Photos by Royalty Image
The 2015 Pan African Film Festival (PAFF) is in full swing, and it’s drawing some of the biggest names in entertainment and show business to Los Angeles, Calif. A hotbed for emerging talent and a haven for black filmmakers, the festival has launched hundreds of independent films and supplied new filmmakers, directors and artists with a venue to share their work.
This year’s film festival takes place between the 5thof February and the 16th of February, and as usual there is a host of movie offerings for film fans, which covers a huge breadth and variety of genres, directors, actors and periods.
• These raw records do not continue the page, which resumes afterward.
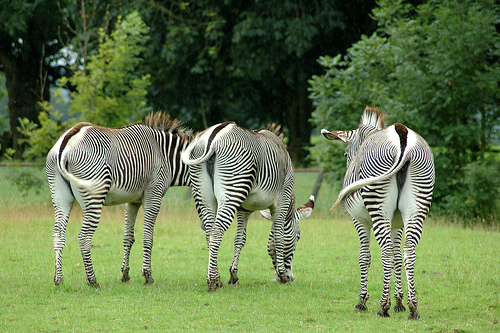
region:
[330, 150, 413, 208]
white tail of zebra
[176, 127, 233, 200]
white tail of middle zebra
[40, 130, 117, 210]
white tail of left zebra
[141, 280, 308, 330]
green grass under zebra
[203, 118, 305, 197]
black and white stripes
With soul-searching dramas, comedies and documentaries, this year’s lineup in particular includes some interesting films.
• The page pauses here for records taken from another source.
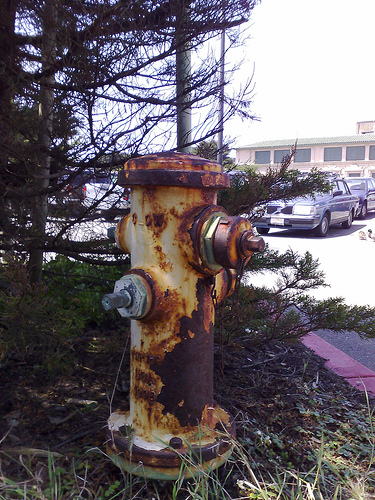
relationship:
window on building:
[253, 150, 309, 165] [235, 140, 373, 184]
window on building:
[322, 145, 345, 161] [235, 140, 373, 184]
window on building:
[345, 144, 365, 162] [235, 140, 373, 184]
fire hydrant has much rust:
[101, 146, 270, 493] [169, 300, 210, 345]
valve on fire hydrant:
[202, 207, 265, 274] [101, 146, 270, 493]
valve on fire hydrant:
[100, 270, 150, 319] [101, 146, 270, 493]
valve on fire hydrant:
[102, 213, 133, 252] [101, 146, 270, 493]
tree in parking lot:
[2, 3, 267, 380] [37, 175, 373, 307]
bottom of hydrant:
[98, 404, 241, 472] [92, 138, 259, 468]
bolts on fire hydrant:
[120, 424, 229, 449] [101, 146, 270, 493]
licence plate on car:
[269, 215, 286, 227] [249, 174, 359, 236]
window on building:
[322, 145, 345, 161] [229, 117, 373, 182]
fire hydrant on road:
[101, 146, 270, 493] [39, 212, 374, 308]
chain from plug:
[210, 276, 240, 379] [205, 215, 267, 271]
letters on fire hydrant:
[130, 347, 165, 414] [101, 146, 270, 493]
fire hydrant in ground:
[101, 146, 270, 493] [4, 285, 360, 497]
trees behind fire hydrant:
[4, 1, 226, 178] [101, 146, 270, 493]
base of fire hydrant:
[105, 398, 242, 477] [101, 146, 270, 493]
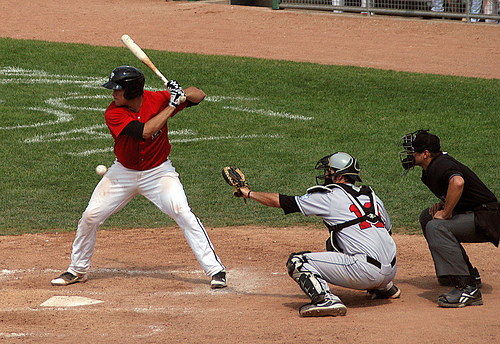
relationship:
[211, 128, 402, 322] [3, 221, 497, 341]
catcher on dirt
Sure to generate strong interest among documentaries is director Stanley Nelson’s doc on the Black Panthers — the black militant party, founded in the sixties by Huey P. Newton and Bobby Seale. Titled “The Black Panthers: Vanguard of the Revolution”, the film which served as the festival’s opening film shares archival footage with the voices of the people who were there: police, FBI informants, journalists, white supporters and detractors, and Black Panthers ex-members and members. This year’s potential breakouts include “Triangle-Going to America,” an emotional drama, which follows immigrants in search of the American dream, the romantic comedy “The Man in 3B” starring Lamman Rucker, Billie D. Williams, and “Vigilante – The Crossing” a film which explores the harsh realities of Caribbean life.
Left - Ayuko.Babu
Returning to the festival this year is Haitian actor Jimmy Jean-Louis who is taking the director’s seat in the exploratory documentary “Jimmy Goes to Nollywood.” Jimmy’s film delves into the history of Nigeria’s film industry “Nollywood” and features Isaiah Washington, Leila Djansi and PAFF’s executive director Ayuko Babu.
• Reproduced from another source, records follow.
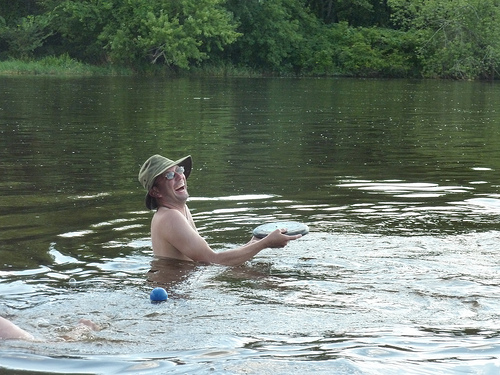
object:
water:
[0, 74, 500, 375]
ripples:
[0, 165, 500, 375]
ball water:
[0, 0, 500, 375]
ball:
[149, 288, 168, 301]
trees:
[0, 0, 500, 82]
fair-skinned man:
[139, 153, 304, 269]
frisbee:
[252, 221, 309, 240]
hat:
[138, 154, 193, 210]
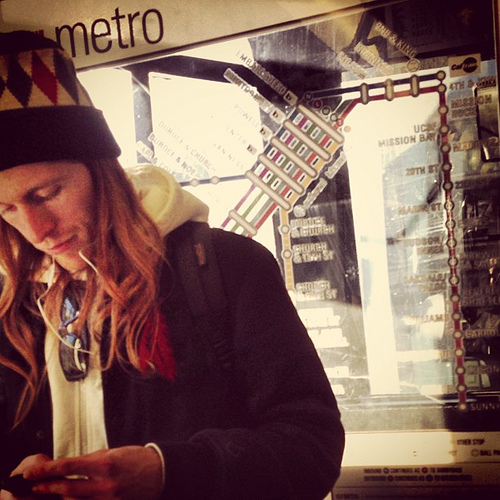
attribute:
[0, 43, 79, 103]
diamonds — red, black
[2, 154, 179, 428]
hair — long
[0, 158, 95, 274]
face — long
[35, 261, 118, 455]
sweatshirt — white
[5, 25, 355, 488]
man — red, wavy, left hand , nose 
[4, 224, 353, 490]
jacket — black, white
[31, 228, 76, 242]
mustache — short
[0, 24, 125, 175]
cap — knitted, knit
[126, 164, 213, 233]
hood — white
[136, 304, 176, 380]
hair — long, red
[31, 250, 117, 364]
wires — white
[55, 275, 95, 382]
sunglasses — dark, black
“Everyone knows about Hollywood and Bollywood, but know very little about Nollywood, so I decided to take my cameras and go out there and try to identify what Nollywood is about by talking with Nollywood film producers, directors and actors,” says Jimmy who hopes the project will open up more collaborative opportunities for black filmmakers.
“I like exploring things that are less known and the business there could be a real identity to Africa,” Jimmy continues. “If we are able to make movies of quality, it will open a whole market not just for Africans, but for blacks everywhere and it will also help us to tell our own stories without having to go through anyone else.”
All films will screen at RAVE Cinemas 15, located within the Baldwin Hills Crenshaw Plaza, 4200 Marlton Avenue, Los Angeles, CA 90008.